Николай Данилевский (1822 — 1885) — русский социолог, культуролог, публицист и естествоиспытатель; геополитик, один из основателей цивилизационного подхода к истории
Была ещё и небольшая, но очень талантливая и влиятельная группа консерваторов, связанная со сборником «Вехи». Это были бывшие марксисты и либералы, которые проделали большой путь от марксизма, прогрессизма, релятивизма и позитивизма вначале к идеализму, а потом к Церкви и православию. Обычно эту группировку, тоже очень талантливую и яркую, относят к либеральным консерваторам. Среди них наиболее известны Николай Александрович Бердяев, Пётр Бернгардович Струве, Семён Людвигович Франк, Сергей Николаевич Булгаков (впоследствии священник о. Сергий).
В начале ХХ века русский консерватизм, доселе относительно однородный, начинал активно расщепляться на отдельные течения. Вероятно, что он видоизменялся бы и дальше, но произошло то, что произошло — 1917 год.

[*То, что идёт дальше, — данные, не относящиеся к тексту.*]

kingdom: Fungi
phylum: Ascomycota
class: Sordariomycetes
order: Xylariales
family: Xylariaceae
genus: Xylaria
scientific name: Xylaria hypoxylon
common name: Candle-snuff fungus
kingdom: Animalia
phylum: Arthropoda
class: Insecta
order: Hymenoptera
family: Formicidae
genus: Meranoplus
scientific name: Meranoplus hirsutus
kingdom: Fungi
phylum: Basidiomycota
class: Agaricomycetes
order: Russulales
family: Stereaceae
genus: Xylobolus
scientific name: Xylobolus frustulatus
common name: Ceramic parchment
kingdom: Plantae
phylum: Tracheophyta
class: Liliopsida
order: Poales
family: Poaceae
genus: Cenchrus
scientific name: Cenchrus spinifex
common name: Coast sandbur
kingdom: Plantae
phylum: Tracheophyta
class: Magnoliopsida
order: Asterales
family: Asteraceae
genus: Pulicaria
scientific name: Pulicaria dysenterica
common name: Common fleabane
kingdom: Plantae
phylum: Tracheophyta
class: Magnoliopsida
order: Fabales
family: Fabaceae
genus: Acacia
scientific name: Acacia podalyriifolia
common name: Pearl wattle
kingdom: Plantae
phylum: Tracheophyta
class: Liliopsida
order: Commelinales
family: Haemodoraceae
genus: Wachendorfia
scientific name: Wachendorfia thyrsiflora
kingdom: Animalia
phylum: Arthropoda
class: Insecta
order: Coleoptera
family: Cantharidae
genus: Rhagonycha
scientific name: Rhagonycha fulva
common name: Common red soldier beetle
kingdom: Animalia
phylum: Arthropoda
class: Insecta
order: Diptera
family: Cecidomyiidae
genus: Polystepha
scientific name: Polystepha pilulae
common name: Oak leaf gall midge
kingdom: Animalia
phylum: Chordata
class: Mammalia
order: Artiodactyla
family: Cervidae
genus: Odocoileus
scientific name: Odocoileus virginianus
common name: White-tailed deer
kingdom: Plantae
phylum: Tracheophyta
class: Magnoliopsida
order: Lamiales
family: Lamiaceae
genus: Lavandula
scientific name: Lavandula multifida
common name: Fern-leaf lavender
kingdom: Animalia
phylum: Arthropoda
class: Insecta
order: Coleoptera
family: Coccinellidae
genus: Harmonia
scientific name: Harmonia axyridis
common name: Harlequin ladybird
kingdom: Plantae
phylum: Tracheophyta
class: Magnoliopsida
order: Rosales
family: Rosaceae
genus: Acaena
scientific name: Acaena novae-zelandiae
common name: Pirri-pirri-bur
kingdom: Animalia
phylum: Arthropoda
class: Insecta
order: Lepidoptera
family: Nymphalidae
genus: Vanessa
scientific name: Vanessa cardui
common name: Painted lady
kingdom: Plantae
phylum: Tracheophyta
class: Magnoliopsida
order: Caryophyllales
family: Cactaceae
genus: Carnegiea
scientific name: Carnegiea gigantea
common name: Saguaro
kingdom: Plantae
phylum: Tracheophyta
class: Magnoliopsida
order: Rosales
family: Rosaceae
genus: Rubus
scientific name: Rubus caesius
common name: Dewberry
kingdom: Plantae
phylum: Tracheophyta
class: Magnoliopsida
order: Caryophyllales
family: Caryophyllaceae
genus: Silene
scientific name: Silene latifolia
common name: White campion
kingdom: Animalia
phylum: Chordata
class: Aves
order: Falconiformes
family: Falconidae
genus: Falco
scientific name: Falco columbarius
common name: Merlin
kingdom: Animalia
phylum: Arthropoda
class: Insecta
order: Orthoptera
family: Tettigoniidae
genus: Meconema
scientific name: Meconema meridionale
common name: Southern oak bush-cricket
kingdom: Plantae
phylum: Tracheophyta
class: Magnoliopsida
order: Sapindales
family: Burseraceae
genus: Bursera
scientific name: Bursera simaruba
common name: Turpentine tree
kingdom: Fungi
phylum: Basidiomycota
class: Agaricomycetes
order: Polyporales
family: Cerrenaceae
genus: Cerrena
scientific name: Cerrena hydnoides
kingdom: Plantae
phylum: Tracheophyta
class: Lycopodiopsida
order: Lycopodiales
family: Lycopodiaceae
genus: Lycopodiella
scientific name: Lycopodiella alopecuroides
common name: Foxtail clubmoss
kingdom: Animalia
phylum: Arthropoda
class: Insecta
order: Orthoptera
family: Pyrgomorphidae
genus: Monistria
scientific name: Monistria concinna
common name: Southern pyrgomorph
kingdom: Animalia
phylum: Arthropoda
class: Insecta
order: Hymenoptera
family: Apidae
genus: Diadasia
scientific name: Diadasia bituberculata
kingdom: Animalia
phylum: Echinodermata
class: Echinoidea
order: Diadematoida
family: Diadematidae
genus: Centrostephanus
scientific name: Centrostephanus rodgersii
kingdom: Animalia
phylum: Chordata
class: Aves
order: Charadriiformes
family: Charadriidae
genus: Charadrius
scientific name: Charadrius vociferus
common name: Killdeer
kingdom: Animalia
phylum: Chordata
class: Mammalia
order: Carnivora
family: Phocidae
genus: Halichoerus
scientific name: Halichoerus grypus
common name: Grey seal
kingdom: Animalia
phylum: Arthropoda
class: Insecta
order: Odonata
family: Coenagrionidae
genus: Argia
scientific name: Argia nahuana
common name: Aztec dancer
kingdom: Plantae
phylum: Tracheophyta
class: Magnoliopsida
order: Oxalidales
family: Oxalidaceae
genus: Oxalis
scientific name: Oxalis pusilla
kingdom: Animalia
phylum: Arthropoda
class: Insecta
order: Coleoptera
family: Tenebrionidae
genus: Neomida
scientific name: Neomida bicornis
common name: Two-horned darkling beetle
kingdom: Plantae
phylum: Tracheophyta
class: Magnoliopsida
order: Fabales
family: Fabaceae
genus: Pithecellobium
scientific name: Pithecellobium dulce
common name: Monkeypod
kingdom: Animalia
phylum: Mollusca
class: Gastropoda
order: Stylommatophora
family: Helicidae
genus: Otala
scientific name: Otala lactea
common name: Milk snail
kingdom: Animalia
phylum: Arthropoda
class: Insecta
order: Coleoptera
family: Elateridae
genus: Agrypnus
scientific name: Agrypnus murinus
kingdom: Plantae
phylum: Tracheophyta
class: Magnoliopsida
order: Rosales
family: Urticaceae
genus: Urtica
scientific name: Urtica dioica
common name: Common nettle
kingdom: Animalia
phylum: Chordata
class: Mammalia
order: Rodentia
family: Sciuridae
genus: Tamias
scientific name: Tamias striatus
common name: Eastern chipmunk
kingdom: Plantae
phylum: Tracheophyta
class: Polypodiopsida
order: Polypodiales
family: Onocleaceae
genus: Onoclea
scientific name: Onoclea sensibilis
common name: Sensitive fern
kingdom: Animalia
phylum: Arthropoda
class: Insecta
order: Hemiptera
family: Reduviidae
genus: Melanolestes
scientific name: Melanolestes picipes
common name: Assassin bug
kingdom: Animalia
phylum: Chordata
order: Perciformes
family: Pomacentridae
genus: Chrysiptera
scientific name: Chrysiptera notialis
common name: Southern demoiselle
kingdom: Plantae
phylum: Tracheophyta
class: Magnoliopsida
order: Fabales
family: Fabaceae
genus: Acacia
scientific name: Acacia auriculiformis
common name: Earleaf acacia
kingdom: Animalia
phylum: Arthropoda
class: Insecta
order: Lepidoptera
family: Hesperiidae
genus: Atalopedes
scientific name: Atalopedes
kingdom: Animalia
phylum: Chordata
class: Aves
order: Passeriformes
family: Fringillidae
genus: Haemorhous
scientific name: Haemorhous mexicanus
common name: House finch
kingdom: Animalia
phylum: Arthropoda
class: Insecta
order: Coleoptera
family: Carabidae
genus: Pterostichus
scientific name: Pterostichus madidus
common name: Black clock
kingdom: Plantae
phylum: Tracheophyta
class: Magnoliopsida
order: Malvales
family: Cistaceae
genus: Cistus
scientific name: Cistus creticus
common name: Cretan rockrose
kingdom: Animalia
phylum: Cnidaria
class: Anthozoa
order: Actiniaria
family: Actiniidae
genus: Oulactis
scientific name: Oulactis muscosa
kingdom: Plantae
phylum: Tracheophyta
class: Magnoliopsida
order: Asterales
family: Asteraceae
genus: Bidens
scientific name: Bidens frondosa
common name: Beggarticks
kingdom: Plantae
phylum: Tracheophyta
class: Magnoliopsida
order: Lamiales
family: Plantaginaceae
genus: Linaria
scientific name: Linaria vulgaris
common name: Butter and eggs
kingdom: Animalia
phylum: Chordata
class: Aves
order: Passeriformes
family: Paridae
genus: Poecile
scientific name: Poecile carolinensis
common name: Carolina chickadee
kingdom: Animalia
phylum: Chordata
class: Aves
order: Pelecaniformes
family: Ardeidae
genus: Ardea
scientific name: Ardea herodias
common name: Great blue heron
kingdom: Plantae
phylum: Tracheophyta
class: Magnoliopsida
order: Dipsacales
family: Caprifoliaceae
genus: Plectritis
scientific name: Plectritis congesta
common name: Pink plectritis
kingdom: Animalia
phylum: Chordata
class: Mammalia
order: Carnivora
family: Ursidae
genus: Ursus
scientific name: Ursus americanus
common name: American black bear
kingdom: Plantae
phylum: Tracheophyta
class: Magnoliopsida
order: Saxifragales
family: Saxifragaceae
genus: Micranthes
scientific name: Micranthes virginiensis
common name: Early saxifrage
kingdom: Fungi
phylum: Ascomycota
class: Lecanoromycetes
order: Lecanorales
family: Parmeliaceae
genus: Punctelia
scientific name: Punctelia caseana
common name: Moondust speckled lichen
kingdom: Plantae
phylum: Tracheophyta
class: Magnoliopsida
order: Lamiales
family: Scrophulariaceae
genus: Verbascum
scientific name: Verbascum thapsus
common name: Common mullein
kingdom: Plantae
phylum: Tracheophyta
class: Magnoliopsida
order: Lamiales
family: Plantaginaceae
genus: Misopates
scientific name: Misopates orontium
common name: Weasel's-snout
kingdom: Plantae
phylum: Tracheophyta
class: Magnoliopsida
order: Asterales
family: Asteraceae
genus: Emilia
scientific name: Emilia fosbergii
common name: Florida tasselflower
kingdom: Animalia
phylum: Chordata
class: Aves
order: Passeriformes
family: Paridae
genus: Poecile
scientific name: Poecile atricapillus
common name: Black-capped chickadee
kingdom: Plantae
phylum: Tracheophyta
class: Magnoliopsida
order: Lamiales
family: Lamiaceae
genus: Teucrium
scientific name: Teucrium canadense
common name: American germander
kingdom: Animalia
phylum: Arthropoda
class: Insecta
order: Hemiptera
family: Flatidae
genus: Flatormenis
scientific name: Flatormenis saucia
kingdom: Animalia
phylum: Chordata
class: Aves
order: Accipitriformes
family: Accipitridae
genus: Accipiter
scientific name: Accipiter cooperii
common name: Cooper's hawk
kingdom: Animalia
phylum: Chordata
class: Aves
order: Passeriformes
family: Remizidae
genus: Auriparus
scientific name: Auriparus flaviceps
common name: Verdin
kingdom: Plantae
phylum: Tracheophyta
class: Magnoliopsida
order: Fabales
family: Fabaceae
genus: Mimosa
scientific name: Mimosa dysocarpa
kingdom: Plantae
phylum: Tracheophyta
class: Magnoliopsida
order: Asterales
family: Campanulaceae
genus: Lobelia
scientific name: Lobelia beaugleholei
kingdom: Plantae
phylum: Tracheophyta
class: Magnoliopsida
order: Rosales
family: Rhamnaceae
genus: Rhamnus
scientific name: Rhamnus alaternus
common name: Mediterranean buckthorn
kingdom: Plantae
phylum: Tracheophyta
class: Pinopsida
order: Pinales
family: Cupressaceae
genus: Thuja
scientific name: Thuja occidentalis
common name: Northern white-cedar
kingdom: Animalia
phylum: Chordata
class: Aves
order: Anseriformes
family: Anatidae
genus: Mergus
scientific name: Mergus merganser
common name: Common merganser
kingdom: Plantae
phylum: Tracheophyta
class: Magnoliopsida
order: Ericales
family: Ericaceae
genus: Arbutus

В эмиграции наибольшее развитие, наибольшую известность приобрели те идеологи русского консерватизма, которые были связаны с либерально-консервативным течением: Пётр Струве, Николай Бердяев, Семён Франк. В конце концов, Иван Александрович Ильин, центральная фигура русского консерватизма в XX веке во многом тоже был связан с этой интеллектуальной традицией. И все они противопоставляли себя правым консерваторам- черносотенцам.
Так что говорить о русском консерватизме как о чём-то едином не приходится. Но русский консерватизм до 1917 года в целом имел имперскую окраску.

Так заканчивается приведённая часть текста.